13th Conference on Applied Climatology and the 10th Conference on Aviation, Range, and Aerospace Meteorology

Monday, 13 May 2002: 10:30 AM
Quality assessment of monthly temperature data
David A. Robinson, Rutgers Univ., Piscataway, NJ; and J. Parlagreco
Poster PDF (23.8 kB)
Daily quality assessments of surface air temperature observations from National Weather Service stations, among others, are unable to recognize subtle, sometimes not so subtle, errors in reported temperatures. Some of these errors are better seen when examining monthly means of maximum and minimum temperatures.

We have developed a straightforward method to identify suspicious monthly means. Standard deviations of differences between monthly means from two nearby stations were computed using a base period of 1961-2000. The quality of an observation from a given station in a particular month and year is assessed using comparisons of monthly differences from approximately 8 nearby stations.

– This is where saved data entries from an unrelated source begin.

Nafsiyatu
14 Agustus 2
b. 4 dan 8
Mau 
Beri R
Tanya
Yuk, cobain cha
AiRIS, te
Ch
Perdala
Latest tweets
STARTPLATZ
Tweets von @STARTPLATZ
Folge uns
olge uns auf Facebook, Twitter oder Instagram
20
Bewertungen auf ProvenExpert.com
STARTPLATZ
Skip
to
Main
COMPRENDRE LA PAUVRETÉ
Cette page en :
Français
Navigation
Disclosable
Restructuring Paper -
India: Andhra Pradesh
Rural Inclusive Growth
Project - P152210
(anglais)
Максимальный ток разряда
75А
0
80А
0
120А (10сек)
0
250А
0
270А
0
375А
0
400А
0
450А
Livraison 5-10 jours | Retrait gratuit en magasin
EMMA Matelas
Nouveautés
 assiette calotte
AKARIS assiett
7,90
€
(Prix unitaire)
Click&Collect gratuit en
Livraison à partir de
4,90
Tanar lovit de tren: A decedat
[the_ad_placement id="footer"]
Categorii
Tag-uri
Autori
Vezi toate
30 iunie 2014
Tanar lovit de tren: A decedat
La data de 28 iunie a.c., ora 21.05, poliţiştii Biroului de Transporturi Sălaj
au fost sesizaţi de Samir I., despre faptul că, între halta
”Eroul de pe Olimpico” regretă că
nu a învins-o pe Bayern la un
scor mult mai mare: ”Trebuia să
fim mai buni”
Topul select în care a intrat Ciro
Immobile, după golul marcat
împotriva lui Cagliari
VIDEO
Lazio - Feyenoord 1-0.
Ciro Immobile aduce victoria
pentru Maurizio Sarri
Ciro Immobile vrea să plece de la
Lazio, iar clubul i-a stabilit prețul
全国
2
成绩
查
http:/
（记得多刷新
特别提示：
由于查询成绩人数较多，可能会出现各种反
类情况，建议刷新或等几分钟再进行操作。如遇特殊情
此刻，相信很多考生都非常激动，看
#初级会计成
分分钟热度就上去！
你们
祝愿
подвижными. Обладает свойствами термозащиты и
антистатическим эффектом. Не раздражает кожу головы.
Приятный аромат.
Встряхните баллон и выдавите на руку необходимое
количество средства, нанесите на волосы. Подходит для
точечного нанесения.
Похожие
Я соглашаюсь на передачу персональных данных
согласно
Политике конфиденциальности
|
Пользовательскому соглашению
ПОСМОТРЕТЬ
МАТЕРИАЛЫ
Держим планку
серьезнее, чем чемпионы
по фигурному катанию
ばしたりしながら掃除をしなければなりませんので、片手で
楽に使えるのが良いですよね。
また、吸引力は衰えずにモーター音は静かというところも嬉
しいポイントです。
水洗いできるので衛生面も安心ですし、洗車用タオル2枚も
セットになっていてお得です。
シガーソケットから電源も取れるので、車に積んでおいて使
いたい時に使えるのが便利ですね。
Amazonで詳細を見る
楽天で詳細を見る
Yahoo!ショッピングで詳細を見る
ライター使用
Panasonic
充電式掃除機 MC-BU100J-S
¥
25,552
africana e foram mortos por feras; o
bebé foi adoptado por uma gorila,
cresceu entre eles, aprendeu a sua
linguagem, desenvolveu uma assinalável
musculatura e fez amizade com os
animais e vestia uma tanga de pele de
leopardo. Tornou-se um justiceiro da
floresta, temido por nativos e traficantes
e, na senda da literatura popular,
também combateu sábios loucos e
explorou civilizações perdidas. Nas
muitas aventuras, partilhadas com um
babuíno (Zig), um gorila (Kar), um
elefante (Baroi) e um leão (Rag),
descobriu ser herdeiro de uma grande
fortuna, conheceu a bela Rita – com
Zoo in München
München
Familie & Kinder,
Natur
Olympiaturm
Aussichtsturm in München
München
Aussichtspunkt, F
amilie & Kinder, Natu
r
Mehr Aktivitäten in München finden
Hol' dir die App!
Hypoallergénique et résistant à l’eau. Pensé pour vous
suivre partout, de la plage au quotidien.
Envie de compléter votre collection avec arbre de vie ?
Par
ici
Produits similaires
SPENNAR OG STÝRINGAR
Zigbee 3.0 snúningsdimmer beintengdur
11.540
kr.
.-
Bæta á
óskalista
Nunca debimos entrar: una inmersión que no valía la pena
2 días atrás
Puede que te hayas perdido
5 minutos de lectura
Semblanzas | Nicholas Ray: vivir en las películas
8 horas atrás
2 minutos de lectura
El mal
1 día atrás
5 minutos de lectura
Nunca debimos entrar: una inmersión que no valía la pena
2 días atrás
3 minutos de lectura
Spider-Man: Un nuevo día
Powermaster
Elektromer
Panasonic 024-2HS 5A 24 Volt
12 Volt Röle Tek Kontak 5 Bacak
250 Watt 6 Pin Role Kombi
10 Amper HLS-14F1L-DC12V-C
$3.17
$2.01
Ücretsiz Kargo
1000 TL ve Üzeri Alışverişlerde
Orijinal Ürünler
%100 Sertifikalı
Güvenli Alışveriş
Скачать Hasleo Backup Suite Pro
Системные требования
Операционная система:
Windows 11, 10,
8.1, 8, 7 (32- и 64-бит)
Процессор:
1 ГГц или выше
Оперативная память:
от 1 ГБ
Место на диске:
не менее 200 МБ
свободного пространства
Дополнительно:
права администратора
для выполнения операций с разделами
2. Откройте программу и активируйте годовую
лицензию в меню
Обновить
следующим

When the given station has a difference of greater than 1.5 standard deviations with respect to at least half of its neighboring stations, the observation at that site is considered suspect. Further inspection is done by manually comparing results for each station in a region and by looking at results from recent months to see if a pattern has emerged. Problems at the station may lie in the temperature unit itself, they may be due to persistent observer error, or they could signify a station move in recent years.

This paper will discuss the assessment methodology and provide examples using stations throughout New Jersey.